I don't have idea for do this. I need a hint or something, someone could you help me?
If the $\mathbf{k}$ component, $ \frac{\partial F_{2}}{\partial x} - \frac{\partial F_{1}}{\partial y}$ of the curl of $\mathbf{\bar{F}}$ is positive everywhere, use Green’s Theorem to show that there is a closed curve $\mathit{C}$ such that $\oint_C \mathbf{\bar{F}}\cdot d \mathbf{\bar{r}}\neq \mathbf{\bar{0}}$
If the $\mathbf{j}$ component, $ \frac{\partial F_{1}}{\partial z} - \frac{\partial F_{3}}{\partial x}$ of the curl of $\mathbf{\bar{F}}$ is positive everywhere, show that there is a closed curve $\mathit{C}$ such that $\oint_C \mathbf{\bar{F}}\cdot d \mathbf{\bar{r}}\neq \mathbf{\bar{0}}$
Let $C$ be a closed curve bounding some region $D$ in the $xy$-plane of $\mathbb{R}^3$. We have $$ \oint_C \mathbf{F} \cdot d\mathbf{r} = \oint_C F_1\ dx + F_2\ dy + F_3\ dz = \underbrace{\oint_C F_1\ dx + F_2\ dy}_{a} + \underbrace{\oint_C F_3\ dz}_{b} $$ First, consider the value of the component $b$ of the sum above.
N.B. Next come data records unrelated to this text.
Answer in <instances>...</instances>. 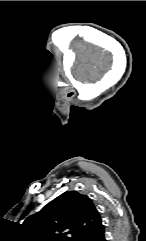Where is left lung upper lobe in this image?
<instances>
[{"label":"left lung upper lobe","instance_id":"left-lung-upper-lobe-1","mask_svg":"<svg viewBox=\"0 0 146 241\" xmlns=\"http://www.w3.org/2000/svg\"><path fill=\"white\" fill-rule=\"evenodd\" d=\"M100 222L99 212L88 196L67 191L23 224L36 241H79Z\"/></svg>","mask_w":146,"mask_h":241}]
</instances>
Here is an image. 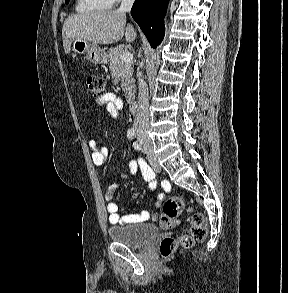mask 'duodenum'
<instances>
[{
	"label": "duodenum",
	"mask_w": 288,
	"mask_h": 293,
	"mask_svg": "<svg viewBox=\"0 0 288 293\" xmlns=\"http://www.w3.org/2000/svg\"><path fill=\"white\" fill-rule=\"evenodd\" d=\"M129 110L132 113H136L138 111V103L135 99H130L129 100Z\"/></svg>",
	"instance_id": "obj_1"
}]
</instances>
Can you show that $b = 0$? Remember that the curve $C$ is contained in the $xy$-plane.
Now we may restrict* the vector field $\mathbf{F}$ to the $xy$-plane. The rest is just applying Green's theorem and taking advantage of the fact that $\frac{\partial F_{2}}{\partial x} - \frac{\partial F_{1}}{\partial y}$ is positive everywhere:
$$ \oint_C F_1\ dx + F_2\ dy = \iint_D \left( \tfrac{\partial F_{2}}{\partial x} - \tfrac{\partial F_{1}}{\partial y} \right) dxdy > 0 \text{.} $$
*more precisely: define a vector field $\mathbf{\widetilde{F}}$ to be a projection of $\mathbf{F}$ restricted to $xy$-plane of $\mathbb{R}^3$ into $\mathbb{R}^2$ i.e. $\mathbf{\widetilde{F}}(x,y) = (F_1(x,y,0),\ F_2(x,y,0))^T$.